英語教育の現場にいると、「批判的思考力を養いましょう」という言葉を耳にする機会が増えてきたと感じる方も多いのではないでしょうか。学習指導要領の改訂や大学入試改革の流れの中で、日本でも「思考力・判断力・表現力」が重視されるようになり、単に英語の文法や語彙を教えるだけでは不十分だという認識が広まっています。しかし、批判的思考力を実際にどう育てればよいのか、その具体的なメカニズムについては、現場の教師にとって依然としてわかりにくいままであることも多いでしょう。

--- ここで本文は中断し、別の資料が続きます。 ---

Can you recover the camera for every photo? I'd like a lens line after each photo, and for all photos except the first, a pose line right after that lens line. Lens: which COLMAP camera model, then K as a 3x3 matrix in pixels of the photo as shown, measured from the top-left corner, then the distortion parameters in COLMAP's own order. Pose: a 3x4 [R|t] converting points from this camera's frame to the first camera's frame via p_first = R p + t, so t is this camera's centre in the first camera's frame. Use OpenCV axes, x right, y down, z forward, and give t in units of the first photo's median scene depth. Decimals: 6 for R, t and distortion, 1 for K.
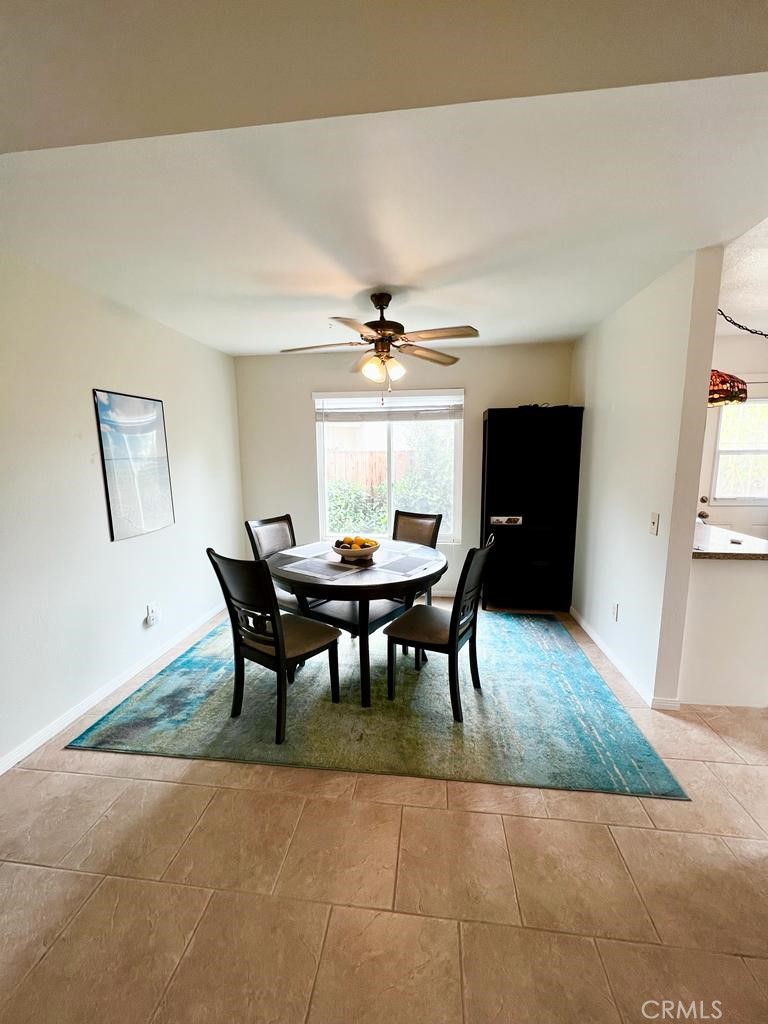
lens RADIAL K [[408.3, 0, 383.9], [0, 408.3, 519.0], [0, 0, 1]] dist [0.000651, -0.000283]
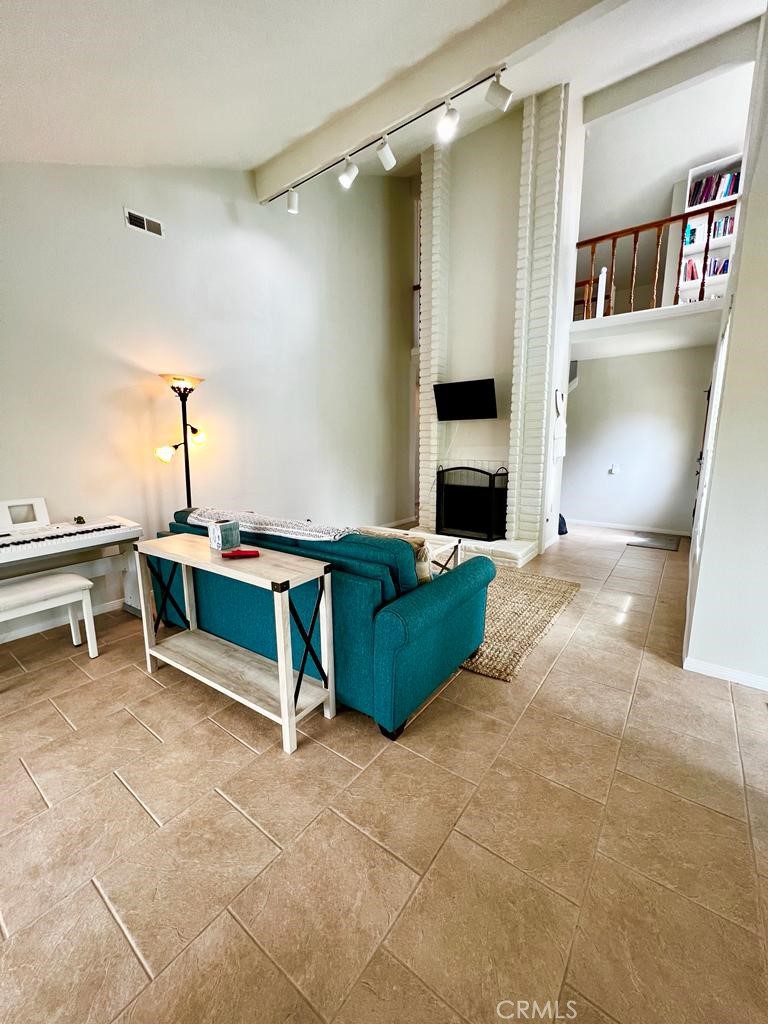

今回取り上げるのは、2023年12月にFrontiers in Psychology誌に掲載された、Fu, Ding, Nie, and Zaighamによる論文 “How Does Self-Efficacy, Learner Personality, and Learner Anxiety Affect Critical Thinking of Students” です。著者のうちFu、Ding、Nieの3名は中国・湖北工程大学外国語学院に所属し、Zaighamはパキスタンのコムサッツ大学イスラマバード校マネジメントサイエンス学部に所属しています。中国のEFL(英語を外国語として学ぶ)環境を舞台にしながら、EFL学習者の批判的思考力の発達を左右する心理的・認知的要因を社会認知理論(Social Cognitive Theory、以下SCT)の枠組みから実証的に検討した意欲的な研究です。

日本もまた、英語が外国語として学ばれるEFL環境である点で、この研究の問題意識は非常に身近なものとして響きます。本稿ではこの論文の内容を丁寧に読み解きながら、その学術的意義と日本の英語教育現場への示唆を考えていきたいと思います。